What needs to be done: Write out the entire listing below exactly, with the pictures left out.

Content starts

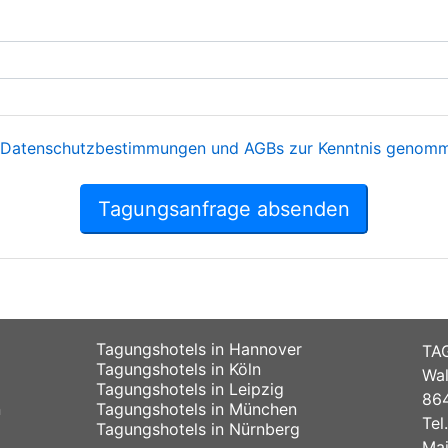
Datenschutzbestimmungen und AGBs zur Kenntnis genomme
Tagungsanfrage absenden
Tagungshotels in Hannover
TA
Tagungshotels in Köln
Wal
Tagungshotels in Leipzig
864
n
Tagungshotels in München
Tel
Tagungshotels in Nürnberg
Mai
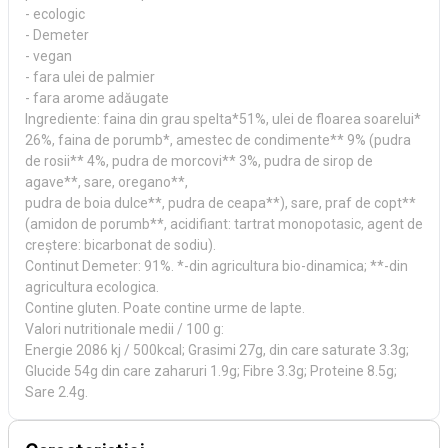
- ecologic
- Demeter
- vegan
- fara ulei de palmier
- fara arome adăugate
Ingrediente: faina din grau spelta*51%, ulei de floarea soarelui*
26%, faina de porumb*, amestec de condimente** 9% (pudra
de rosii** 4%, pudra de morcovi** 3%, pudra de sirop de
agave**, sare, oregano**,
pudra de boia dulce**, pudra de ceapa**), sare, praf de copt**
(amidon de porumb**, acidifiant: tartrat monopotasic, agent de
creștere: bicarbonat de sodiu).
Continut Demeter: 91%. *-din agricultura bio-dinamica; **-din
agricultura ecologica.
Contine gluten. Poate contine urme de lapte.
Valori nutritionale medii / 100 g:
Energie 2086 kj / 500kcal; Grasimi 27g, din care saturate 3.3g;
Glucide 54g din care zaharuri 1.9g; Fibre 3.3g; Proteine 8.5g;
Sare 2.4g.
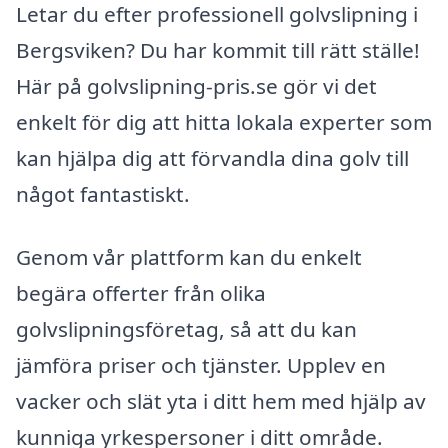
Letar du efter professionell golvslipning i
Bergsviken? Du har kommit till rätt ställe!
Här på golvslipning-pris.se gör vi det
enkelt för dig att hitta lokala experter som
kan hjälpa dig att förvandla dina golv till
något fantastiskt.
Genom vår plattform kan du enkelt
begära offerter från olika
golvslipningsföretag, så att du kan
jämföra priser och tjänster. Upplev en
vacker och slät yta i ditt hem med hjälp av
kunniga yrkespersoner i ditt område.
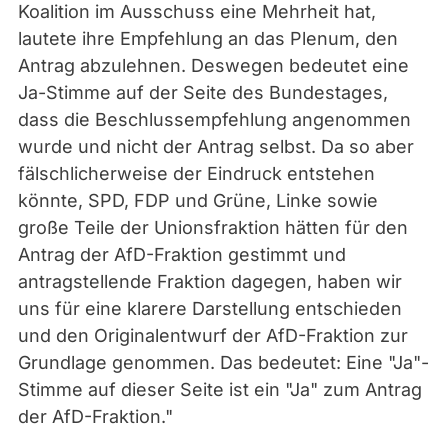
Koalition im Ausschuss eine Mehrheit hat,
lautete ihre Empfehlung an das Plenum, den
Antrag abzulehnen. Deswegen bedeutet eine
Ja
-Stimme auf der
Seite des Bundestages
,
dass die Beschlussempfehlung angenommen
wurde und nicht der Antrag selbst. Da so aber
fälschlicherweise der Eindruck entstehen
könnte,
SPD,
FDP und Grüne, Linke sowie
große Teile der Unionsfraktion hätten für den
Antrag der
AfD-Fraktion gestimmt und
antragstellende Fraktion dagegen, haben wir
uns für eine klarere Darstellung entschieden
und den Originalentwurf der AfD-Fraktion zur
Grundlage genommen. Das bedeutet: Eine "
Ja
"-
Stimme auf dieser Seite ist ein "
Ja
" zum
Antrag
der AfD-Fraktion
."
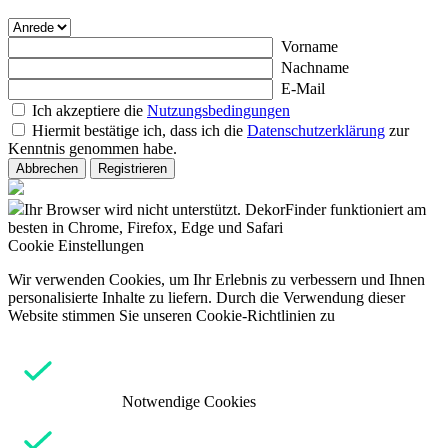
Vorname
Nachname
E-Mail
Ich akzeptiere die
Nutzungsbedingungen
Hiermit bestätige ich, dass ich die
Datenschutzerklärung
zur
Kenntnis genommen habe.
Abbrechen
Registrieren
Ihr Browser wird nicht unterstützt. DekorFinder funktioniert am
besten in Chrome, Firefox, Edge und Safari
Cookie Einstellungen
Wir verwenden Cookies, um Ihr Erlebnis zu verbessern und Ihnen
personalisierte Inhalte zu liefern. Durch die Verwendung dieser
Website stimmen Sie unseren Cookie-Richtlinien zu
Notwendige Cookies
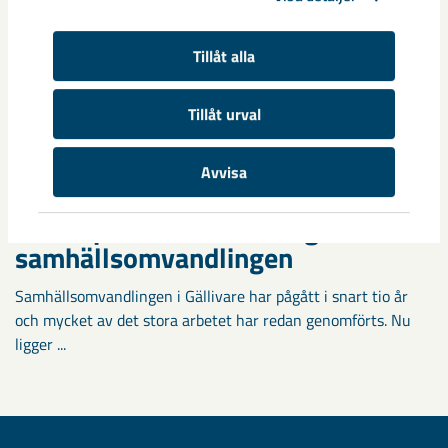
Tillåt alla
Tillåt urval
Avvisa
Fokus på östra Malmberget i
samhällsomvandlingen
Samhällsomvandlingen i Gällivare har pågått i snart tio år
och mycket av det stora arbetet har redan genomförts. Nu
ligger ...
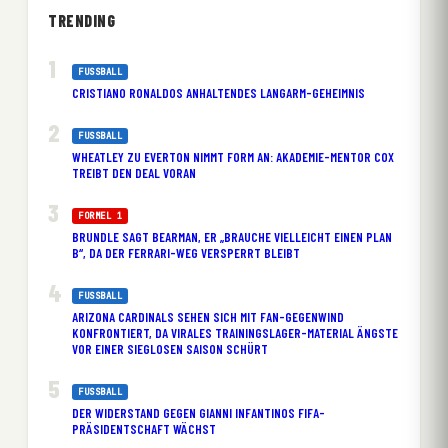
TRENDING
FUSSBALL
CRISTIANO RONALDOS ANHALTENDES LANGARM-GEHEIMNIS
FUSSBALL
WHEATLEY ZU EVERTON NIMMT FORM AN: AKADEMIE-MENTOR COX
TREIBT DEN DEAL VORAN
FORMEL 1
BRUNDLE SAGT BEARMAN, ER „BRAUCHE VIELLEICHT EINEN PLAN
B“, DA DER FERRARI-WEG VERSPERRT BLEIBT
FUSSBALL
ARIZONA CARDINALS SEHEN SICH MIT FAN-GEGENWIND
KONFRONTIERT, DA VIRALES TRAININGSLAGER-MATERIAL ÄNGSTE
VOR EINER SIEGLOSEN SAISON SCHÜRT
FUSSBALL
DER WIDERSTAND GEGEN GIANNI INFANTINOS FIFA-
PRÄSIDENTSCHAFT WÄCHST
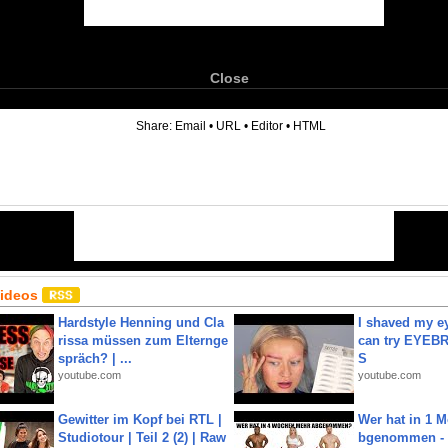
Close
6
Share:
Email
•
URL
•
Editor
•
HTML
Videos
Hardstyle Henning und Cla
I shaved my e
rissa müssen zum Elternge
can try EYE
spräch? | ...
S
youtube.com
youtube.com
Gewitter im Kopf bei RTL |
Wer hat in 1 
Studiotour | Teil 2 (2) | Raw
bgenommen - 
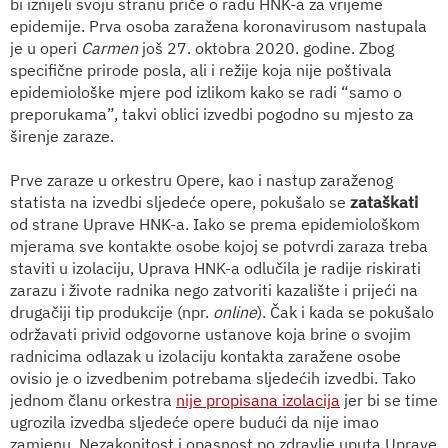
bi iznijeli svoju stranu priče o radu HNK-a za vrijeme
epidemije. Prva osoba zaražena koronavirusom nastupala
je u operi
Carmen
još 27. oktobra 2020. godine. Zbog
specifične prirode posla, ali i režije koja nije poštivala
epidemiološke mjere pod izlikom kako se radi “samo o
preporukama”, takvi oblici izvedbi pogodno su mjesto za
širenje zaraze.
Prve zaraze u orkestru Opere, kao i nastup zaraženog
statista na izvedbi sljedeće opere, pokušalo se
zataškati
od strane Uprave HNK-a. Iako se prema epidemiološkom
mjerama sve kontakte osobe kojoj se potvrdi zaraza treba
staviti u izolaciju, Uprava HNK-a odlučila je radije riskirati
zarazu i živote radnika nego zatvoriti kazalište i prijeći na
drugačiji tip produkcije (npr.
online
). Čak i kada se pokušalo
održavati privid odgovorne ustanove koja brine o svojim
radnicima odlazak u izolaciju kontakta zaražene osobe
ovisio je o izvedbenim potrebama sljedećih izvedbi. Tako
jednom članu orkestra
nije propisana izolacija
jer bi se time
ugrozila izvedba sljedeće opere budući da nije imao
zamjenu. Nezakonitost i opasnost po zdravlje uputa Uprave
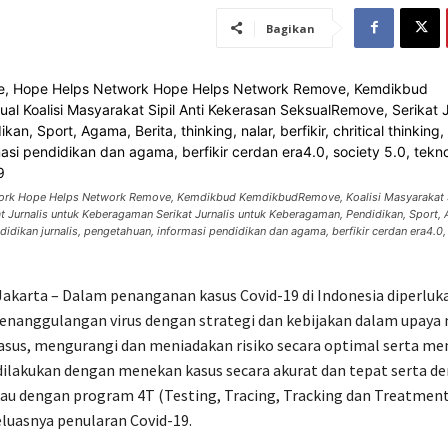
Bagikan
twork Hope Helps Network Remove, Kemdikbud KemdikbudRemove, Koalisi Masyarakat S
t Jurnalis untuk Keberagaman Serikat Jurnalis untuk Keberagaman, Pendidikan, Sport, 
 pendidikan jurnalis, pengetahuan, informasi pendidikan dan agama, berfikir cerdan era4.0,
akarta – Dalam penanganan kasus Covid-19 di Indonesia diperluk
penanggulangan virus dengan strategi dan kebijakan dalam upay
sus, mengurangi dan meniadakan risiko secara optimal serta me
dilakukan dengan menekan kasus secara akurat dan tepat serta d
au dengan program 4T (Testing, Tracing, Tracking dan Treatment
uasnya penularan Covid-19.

Content ends

Reply to the exercise:
Datenschutzbestimmungen und AGBs zur Kenntnis genomme
Tagungsanfrage absenden
Tagungshotels in Hannover
TA
Tagungshotels in Köln
Wal
Tagungshotels in Leipzig
864
n
Tagungshotels in München
Tel
Tagungshotels in Nürnberg
Mai
- ecologic
- Demeter
- vegan
- fara ulei de palmier
- fara arome adăugate
Ingrediente: faina din grau spelta*51%, ulei de floarea soarelui*
26%, faina de porumb*, amestec de condimente** 9% (pudra
de rosii** 4%, pudra de morcovi** 3%, pudra de sirop de
agave**, sare, oregano**,
pudra de boia dulce**, pudra de ceapa**), sare, praf de copt**
(amidon de porumb**, acidifiant: tartrat monopotasic, agent de
creștere: bicarbonat de sodiu).
Continut Demeter: 91%. *-din agricultura bio-dinamica; **-din
agricultura ecologica.
Contine gluten. Poate contine urme de lapte.
Valori nutritionale medii / 100 g:
Energie 2086 kj / 500kcal; Grasimi 27g, din care saturate 3.3g;
Glucide 54g din care zaharuri 1.9g; Fibre 3.3g; Proteine 8.5g;
Sare 2.4g.
Letar du efter professionell golvslipning i
Bergsviken? Du har kommit till rätt ställe!
Här på golvslipning-pris.se gör vi det
enkelt för dig att hitta lokala experter som
kan hjälpa dig att förvandla dina golv till
något fantastiskt.
Genom vår plattform kan du enkelt
begära offerter från olika
golvslipningsföretag, så att du kan
jämföra priser och tjänster. Upplev en
vacker och slät yta i ditt hem med hjälp av
kunniga yrkespersoner i ditt område.
Koalition im Ausschuss eine Mehrheit hat,
lautete ihre Empfehlung an das Plenum, den
Antrag abzulehnen. Deswegen bedeutet eine
Ja
-Stimme auf der
Seite des Bundestages
,
dass die Beschlussempfehlung angenommen
wurde und nicht der Antrag selbst. Da so aber
fälschlicherweise der Eindruck entstehen
könnte,
SPD,
FDP und Grüne, Linke sowie
große Teile der Unionsfraktion hätten für den
Antrag der
AfD-Fraktion gestimmt und
antragstellende Fraktion dagegen, haben wir
uns für eine klarere Darstellung entschieden
und den Originalentwurf der AfD-Fraktion zur
Grundlage genommen. Das bedeutet: Eine "
Ja
"-
Stimme auf dieser Seite ist ein "
Ja
" zum
Antrag
der AfD-Fraktion
."
Vorname
Nachname
E-Mail
Ich akzeptiere die
Nutzungsbedingungen
Hiermit bestätige ich, dass ich die
Datenschutzerklärung
zur
Kenntnis genommen habe.
Abbrechen
Registrieren
Ihr Browser wird nicht unterstützt. DekorFinder funktioniert am
besten in Chrome, Firefox, Edge und Safari
Cookie Einstellungen
Wir verwenden Cookies, um Ihr Erlebnis zu verbessern und Ihnen
personalisierte Inhalte zu liefern. Durch die Verwendung dieser
Website stimmen Sie unseren Cookie-Richtlinien zu
Notwendige Cookies
Tillåt alla
Tillåt urval
Avvisa
Fokus på östra Malmberget i
samhällsomvandlingen
Samhällsomvandlingen i Gällivare har pågått i snart tio år
och mycket av det stora arbetet har redan genomförts. Nu
ligger ...
TRENDING
FUSSBALL
CRISTIANO RONALDOS ANHALTENDES LANGARM-GEHEIMNIS
FUSSBALL
WHEATLEY ZU EVERTON NIMMT FORM AN: AKADEMIE-MENTOR COX
TREIBT DEN DEAL VORAN
FORMEL 1
BRUNDLE SAGT BEARMAN, ER „BRAUCHE VIELLEICHT EINEN PLAN
B“, DA DER FERRARI-WEG VERSPERRT BLEIBT
FUSSBALL
ARIZONA CARDINALS SEHEN SICH MIT FAN-GEGENWIND
KONFRONTIERT, DA VIRALES TRAININGSLAGER-MATERIAL ÄNGSTE
VOR EINER SIEGLOSEN SAISON SCHÜRT
FUSSBALL
DER WIDERSTAND GEGEN GIANNI INFANTINOS FIFA-
PRÄSIDENTSCHAFT WÄCHST
Close
6
Share:
Email
•
URL
•
Editor
•
HTML
Videos
Hardstyle Henning und Cla
I shaved my e
rissa müssen zum Elternge
can try EYE
spräch? | ...
S
youtube.com
youtube.com
Gewitter im Kopf bei RTL |
Wer hat in 1 
Studiotour | Teil 2 (2) | Raw
bgenommen - 
bi iznijeli svoju stranu priče o radu HNK-a za vrijeme
epidemije. Prva osoba zaražena koronavirusom nastupala
je u operi
Carmen
još 27. oktobra 2020. godine. Zbog
specifične prirode posla, ali i režije koja nije poštivala
epidemiološke mjere pod izlikom kako se radi “samo o
preporukama”, takvi oblici izvedbi pogodno su mjesto za
širenje zaraze.
Prve zaraze u orkestru Opere, kao i nastup zaraženog
statista na izvedbi sljedeće opere, pokušalo se
zataškati
od strane Uprave HNK-a. Iako se prema epidemiološkom
mjerama sve kontakte osobe kojoj se potvrdi zaraza treba
staviti u izolaciju, Uprava HNK-a odlučila je radije riskirati
zarazu i živote radnika nego zatvoriti kazalište i prijeći na
drugačiji tip produkcije (npr.
online
). Čak i kada se pokušalo
održavati privid odgovorne ustanove koja brine o svojim
radnicima odlazak u izolaciju kontakta zaražene osobe
ovisio je o izvedbenim potrebama sljedećih izvedbi. Tako
jednom članu orkestra
nije propisana izolacija
jer bi se time
ugrozila izvedba sljedeće opere budući da nije imao
zamjenu. Nezakonitost i opasnost po zdravlje uputa Uprave
Bagikan
twork Hope Helps Network Remove, Kemdikbud KemdikbudRemove, Koalisi Masyarakat S
t Jurnalis untuk Keberagaman Serikat Jurnalis untuk Keberagaman, Pendidikan, Sport, 
 pendidikan jurnalis, pengetahuan, informasi pendidikan dan agama, berfikir cerdan era4.0,
akarta – Dalam penanganan kasus Covid-19 di Indonesia diperluk
penanggulangan virus dengan strategi dan kebijakan dalam upay
sus, mengurangi dan meniadakan risiko secara optimal serta me
dilakukan dengan menekan kasus secara akurat dan tepat serta d
au dengan program 4T (Testing, Tracing, Tracking dan Treatment
uasnya penularan Covid-19.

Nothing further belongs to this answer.